### Action item
This exercise requires an exact output of the listing, images omitted.

### Records to use

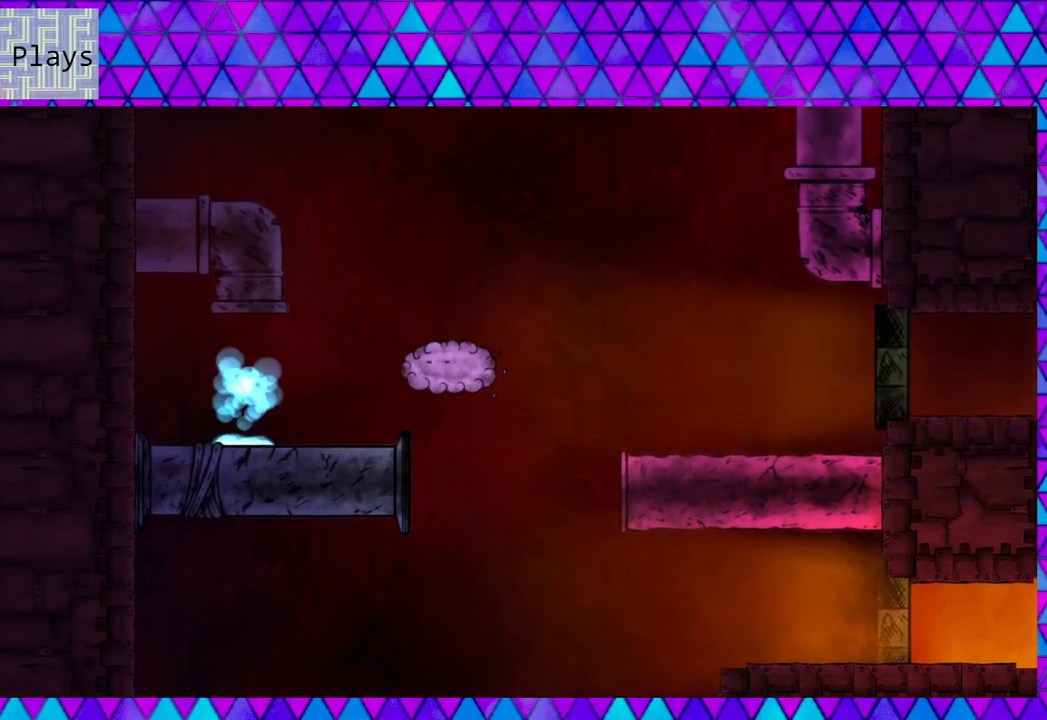
{"buttons": ["DPAD_LEFT"], "right_stick": "center", "events": [[267, "B", "down"], [400, "B", "up"]]}
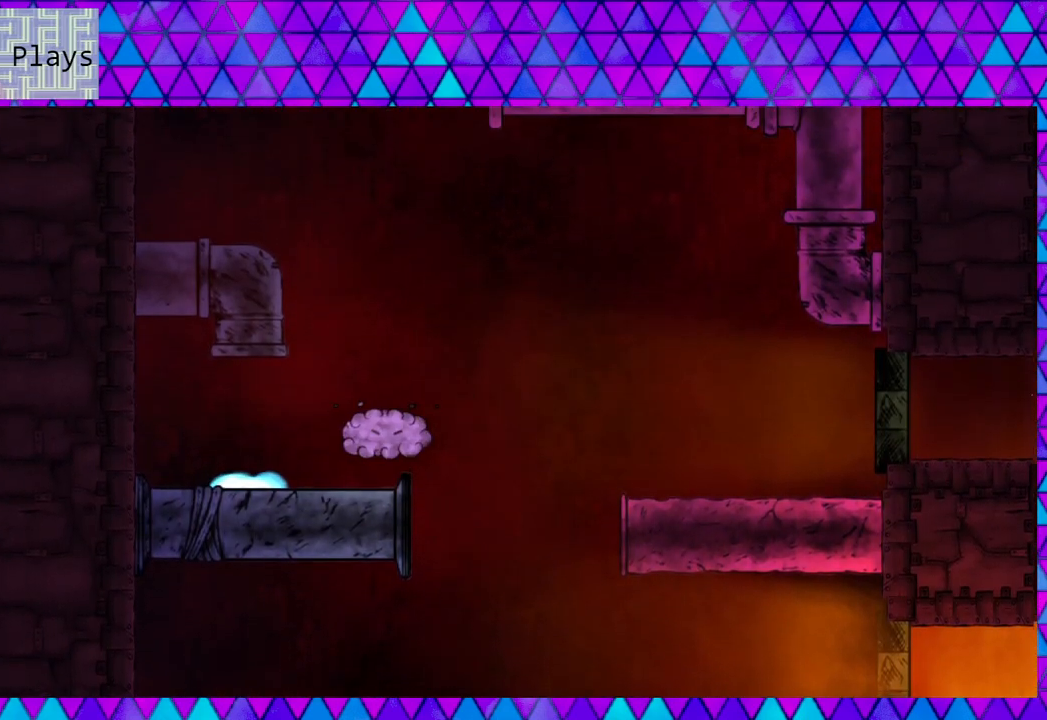
{"buttons": ["DPAD_LEFT"], "right_stick": "center", "events": []}
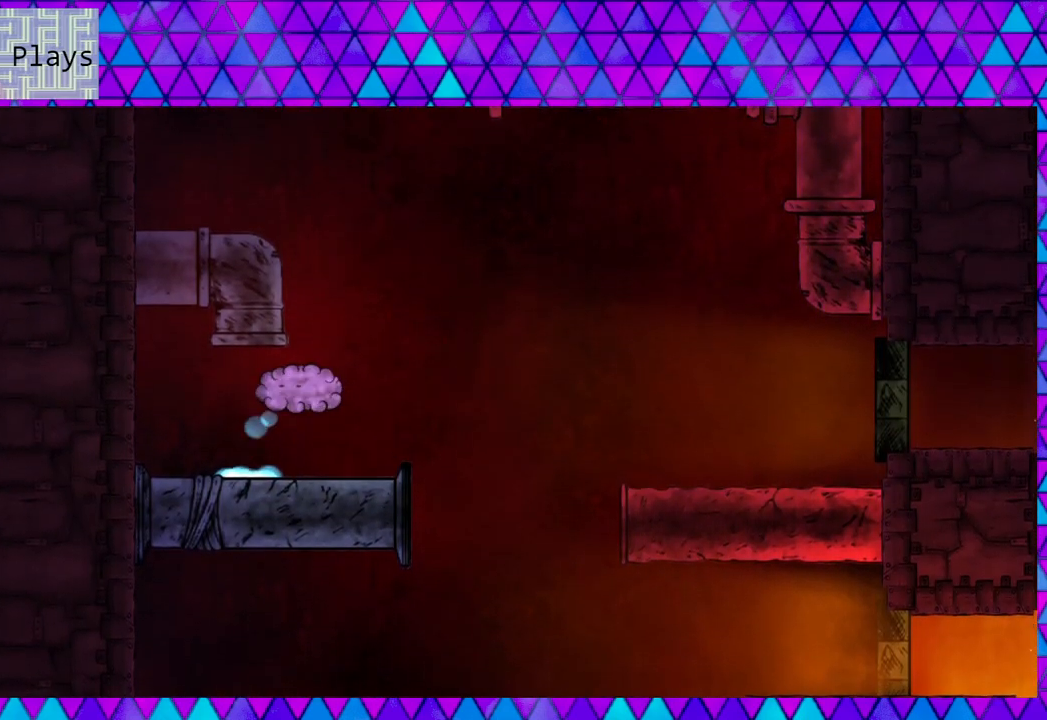
{"buttons": [], "right_stick": "center", "events": [[50, "B", "down"], [150, "B", "up"], [200, "DPAD_LEFT", "up"]]}
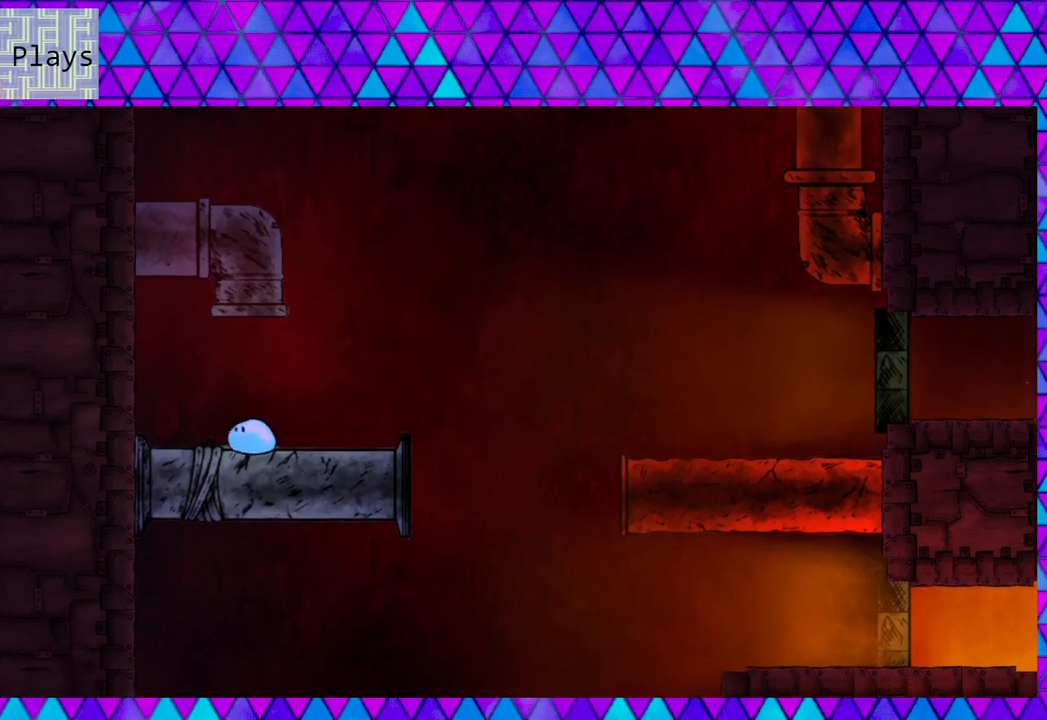
{"buttons": [], "right_stick": "center", "events": []}
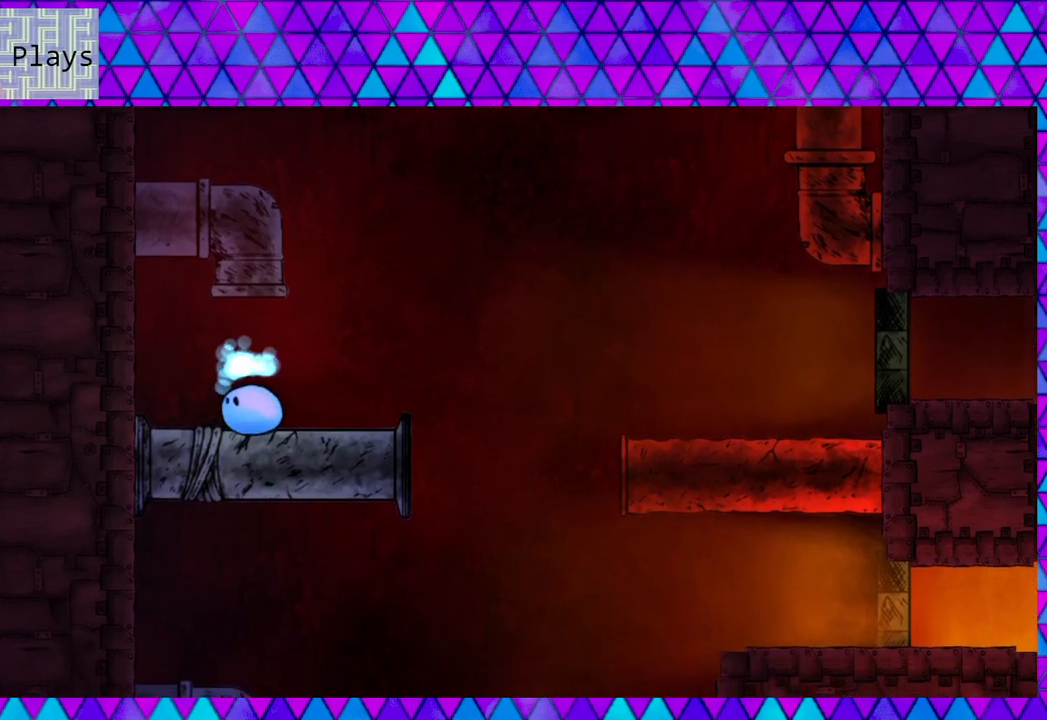
{"buttons": ["DPAD_RIGHT"], "right_stick": "center", "events": [[233, "DPAD_RIGHT", "down"]]}
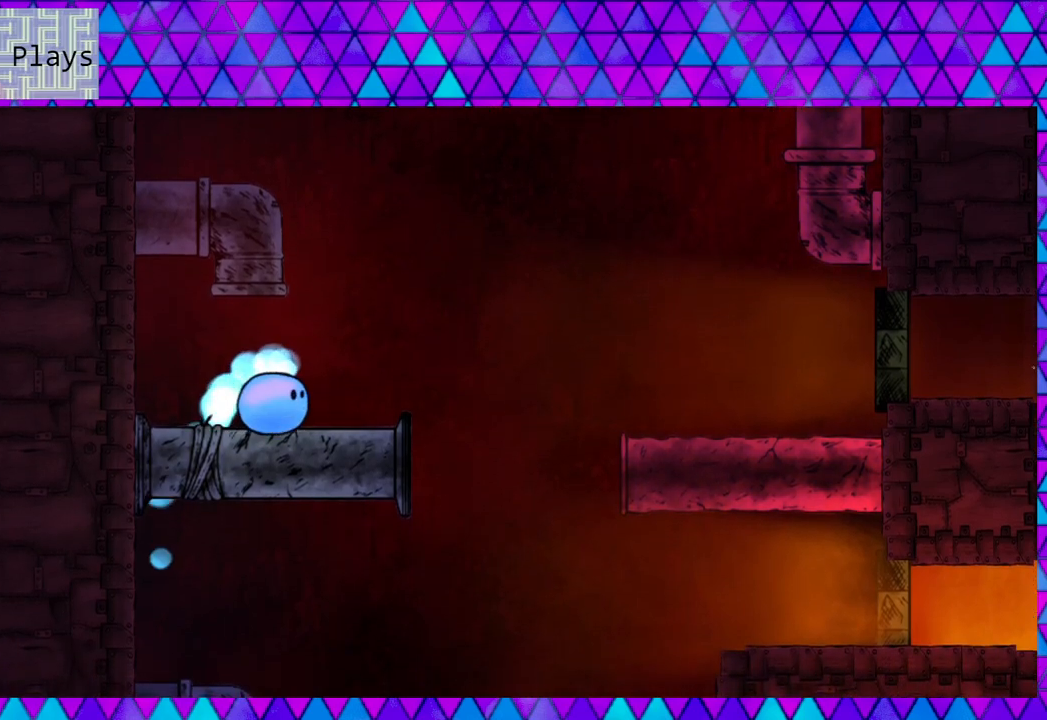
{"buttons": ["DPAD_RIGHT"], "right_stick": "center", "events": []}
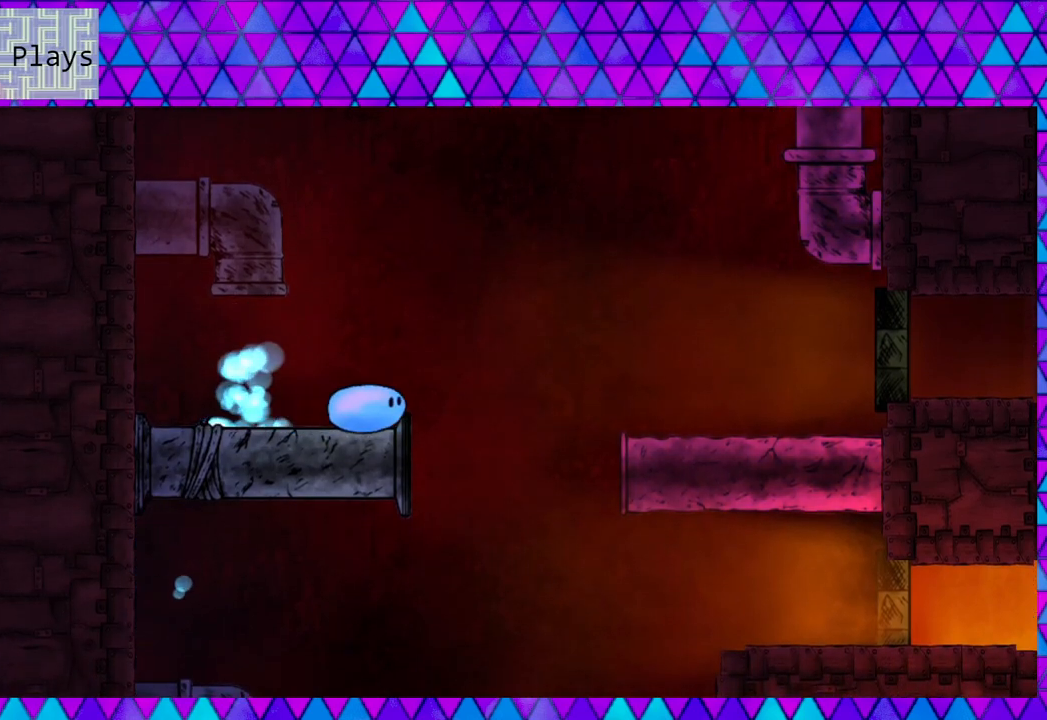
{"buttons": ["B", "DPAD_RIGHT"], "right_stick": "center", "events": [[133, "B", "down"]]}
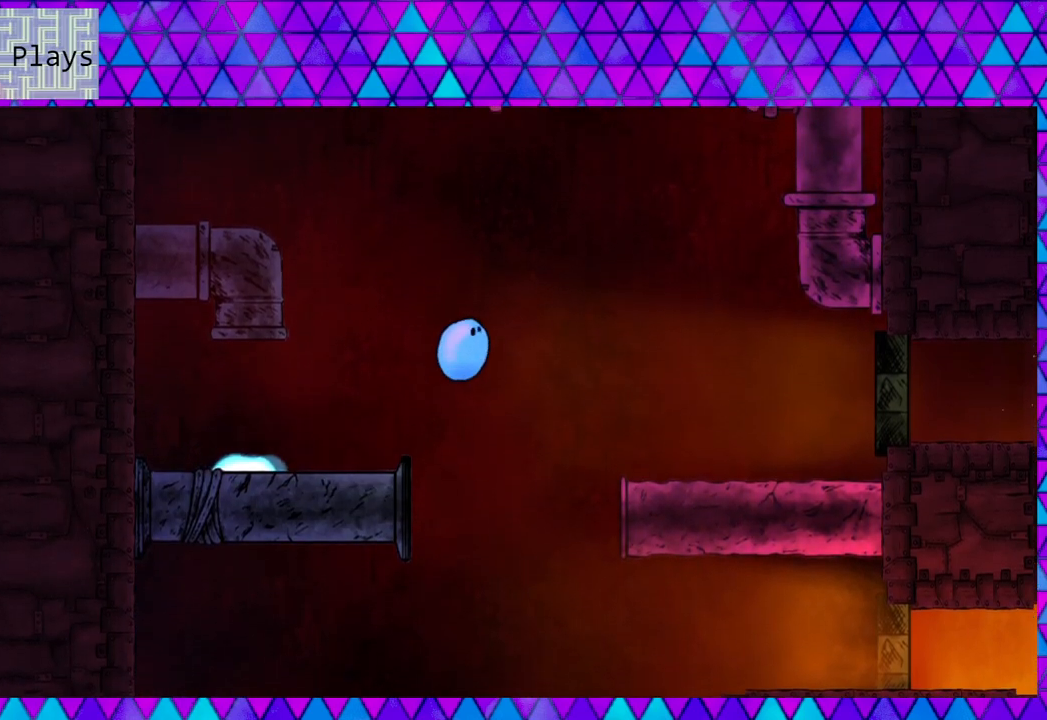
{"buttons": ["DPAD_RIGHT"], "right_stick": "center", "events": [[417, "B", "up"]]}
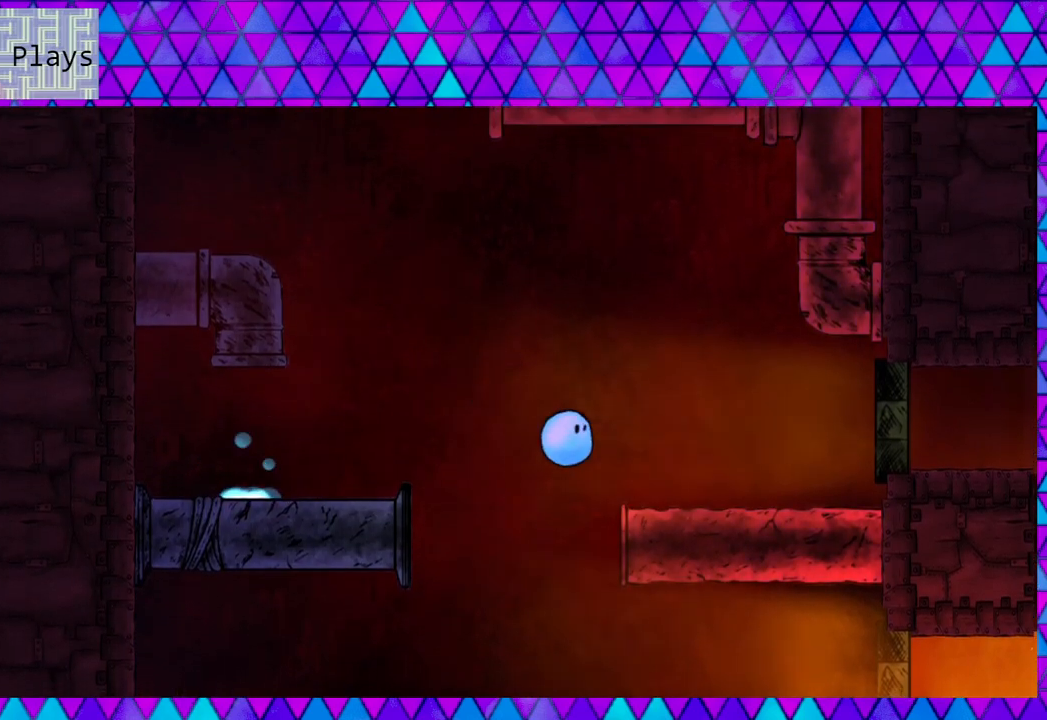
{"buttons": ["DPAD_LEFT"], "right_stick": "center", "events": [[333, "DPAD_RIGHT", "up"], [350, "DPAD_LEFT", "down"]]}
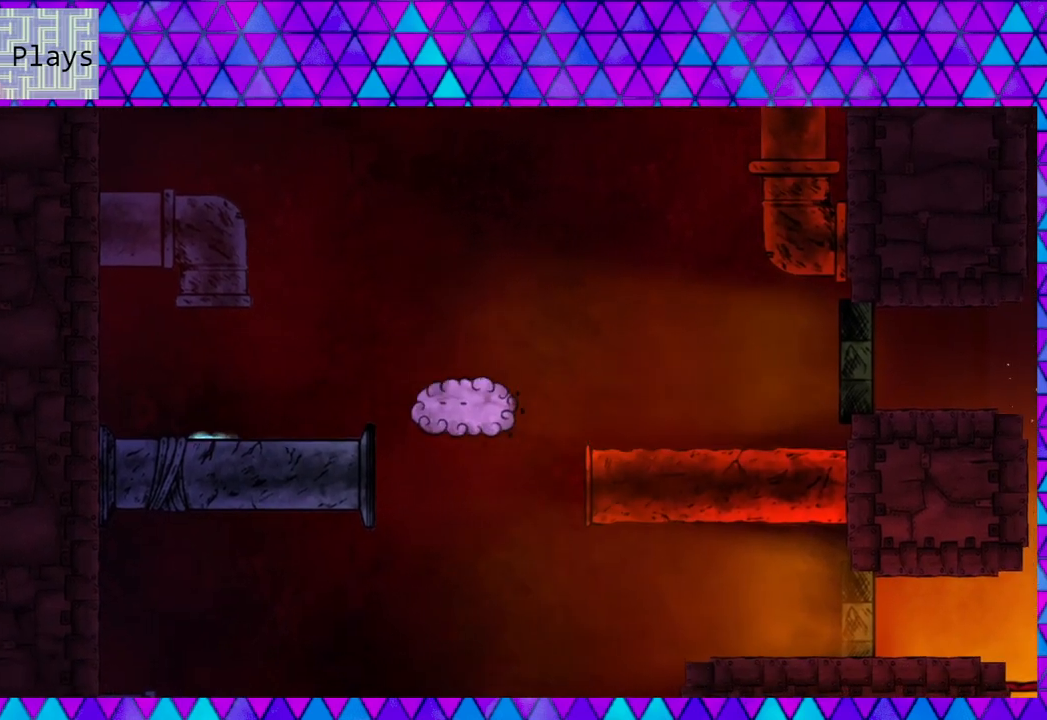
{"buttons": [], "right_stick": "center", "events": [[250, "DPAD_LEFT", "up"]]}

### Response below
{"buttons": ["DPAD_LEFT"], "right_stick": "center", "events": [[267, "B", "down"], [400, "B", "up"]]}
{"buttons": ["DPAD_LEFT"], "right_stick": "center", "events": []}
{"buttons": [], "right_stick": "center", "events": [[50, "B", "down"], [150, "B", "up"], [200, "DPAD_LEFT", "up"]]}
{"buttons": [], "right_stick": "center", "events": []}
{"buttons": ["DPAD_RIGHT"], "right_stick": "center", "events": [[233, "DPAD_RIGHT", "down"]]}
{"buttons": ["DPAD_RIGHT"], "right_stick": "center", "events": []}
{"buttons": ["B", "DPAD_RIGHT"], "right_stick": "center", "events": [[133, "B", "down"]]}
{"buttons": ["DPAD_RIGHT"], "right_stick": "center", "events": [[417, "B", "up"]]}
{"buttons": ["DPAD_LEFT"], "right_stick": "center", "events": [[333, "DPAD_RIGHT", "up"], [350, "DPAD_LEFT", "down"]]}
{"buttons": [], "right_stick": "center", "events": [[250, "DPAD_LEFT", "up"]]}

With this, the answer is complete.